Objections to the law have focused on the difficulty and expense of acquiring photo IDs, especially for seniors, as well as on the exclusion of college IDs from eligibility.

Last week, state Safety and Homeland Security commissioner Bill Gibbons announced an agreement with 30 county clerks in Tennessee, including Shelby County clerk Wayne Mashburn, to provide free-of-charge upgraded drivers' licenses with photos to drivers who possess drivers' licenses without photos.

• A last-ditch effort by veteran Democratic cadre Lexie Carter and Shelby County commissioner James Harvey to rescue Planned Parenthood's hopes for a share of Title X family-planning action in Shelby County appeared forestalled early this week when Shelby County mayor Mark Luttrell made moves to finalize a Title X contract with Christ Community Health Services.            

On Monday, Luttrell signed a county commission resolution to extend such a contract, carrying with it a $397,000 federal stipend, and indicated he would sign the contract itself in short order.

Last week, after the commission voted 9-4 to approve the contract, Carter, who has held several Democratic Party offices and who co-hosts Eyes on Memphis, a weekly public-affairs program on KWAM, 990 AM, talked Harvey, one of three Democrats to vote for the CCHS contract, into using his position as someone on the prevailing side of that vote to call for a reconsideration at the commission's next meeting on Monday, October 31st. Parliamentary procedure mandates that only someone who had previously been with the majority on a completed vote can seek such a formal reconsideration.

Four of the commission's seven Democrats voted against the CCHS contract last Monday, either because they preferred the bid of Planned Parenthood, the traditional local provider of Title X services, on the merits or because they resisted state GOP efforts to disenfranchise Planned Parenthood, or for both reasons.

Three Democrats — Harvey, Steve Mulroy, and Justin Ford — joined the commission's six Republicans to approve the CCHS contract. Each did so in a context of some ambivalence. Mulroy and Ford had voted the other way in a preliminary vote the previous Wednesday in committee, while Harvey abstained.

Ford has not stated publicly his reasons for changing his vote. Mulroy agonized over the matter and voted for the CCHS contract last week only after obtaining spoken assurances from county CAO Harvey Kennedy that Christ Community Health Services would be held to strict compliance with the terms of the county's request for proposal on Title X.

Strict compliance, in that context, meant, for example, that CCHS would faithfully provide third-party referrals to patients seeking emergency contraception (e.g., via the "morning after" pill), though the agency would not perform such measures on its own premises. It also meant that CCHS would include abortion in the alternatives it described to patients, though, again, no such procedure would be performed at any of the CCHS centers (seven, including one mobile unit).

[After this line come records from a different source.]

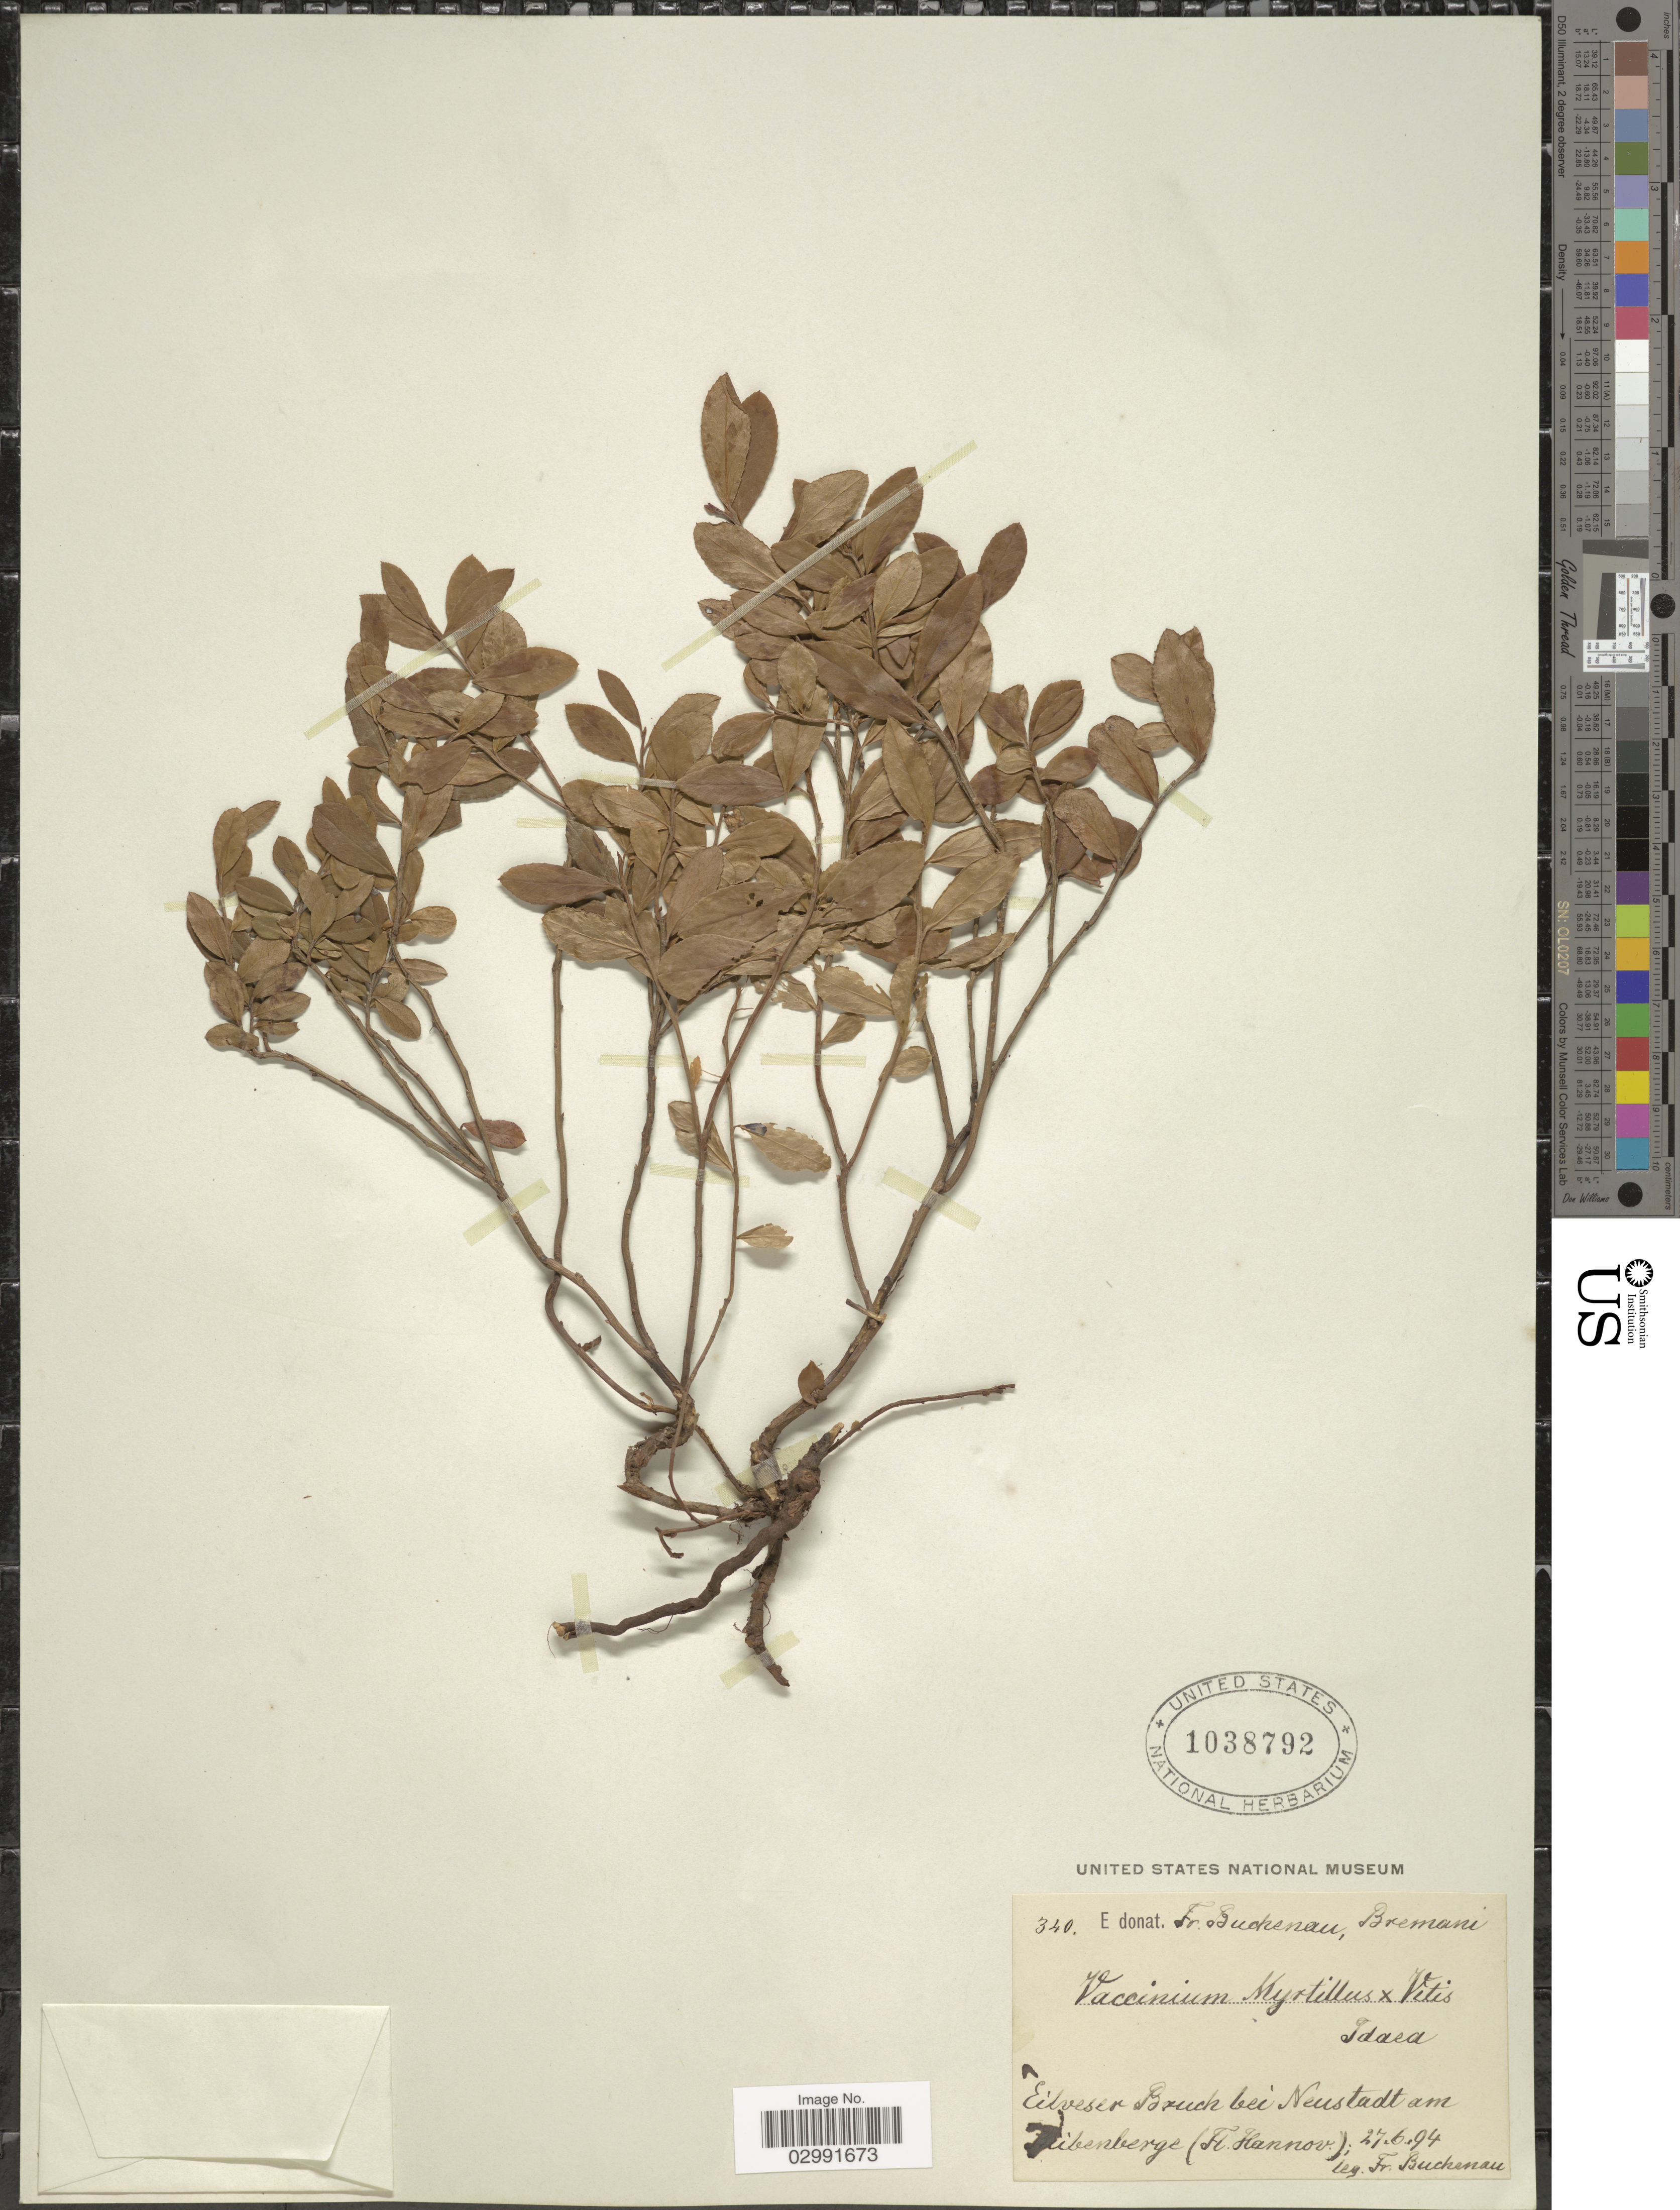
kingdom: Plantae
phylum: Tracheophyta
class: Magnoliopsida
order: Ericales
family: Ericaceae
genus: Vaccinium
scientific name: Vaccinium myrtillus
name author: L.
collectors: F. Buckenau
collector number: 340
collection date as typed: Transcribed d/m/y: 27/6/94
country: Germany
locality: Silvester Bruch bei Neustadt am [illegible text]ibenberg (Fl. Hannov).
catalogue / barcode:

Abortion itself is not directly covered by Title X funding, though Planned Parenthood's historical inclusion of abortion among the services it provides patients at large has been the sticking point for the social conservatives who loom large in the state GOP establishment. Only a technical flaw in a General Assembly measure last spring kept Planned Parenthood from being proscribed from Title X funding altogether.

Subsequently, state GOP officials lobbied hard for county health departments on their own to exclude Planned Parenthood from Title X activities.

Local Planned Parenthood director Barry Chase has indicated his agency may sue for the right to continue as a Title X participant.

• The pace of local school-merger activities continues to pick up. A group of Chattanoogans involved in the mid-'90s Hamilton County school merger related their experiences last week to a joint meeting of the new 23-member interim county school board and the 21-member planning commission required by the Norris-Todd bill.

Meanwhile, the interim school board was scheduled for another meeting this week.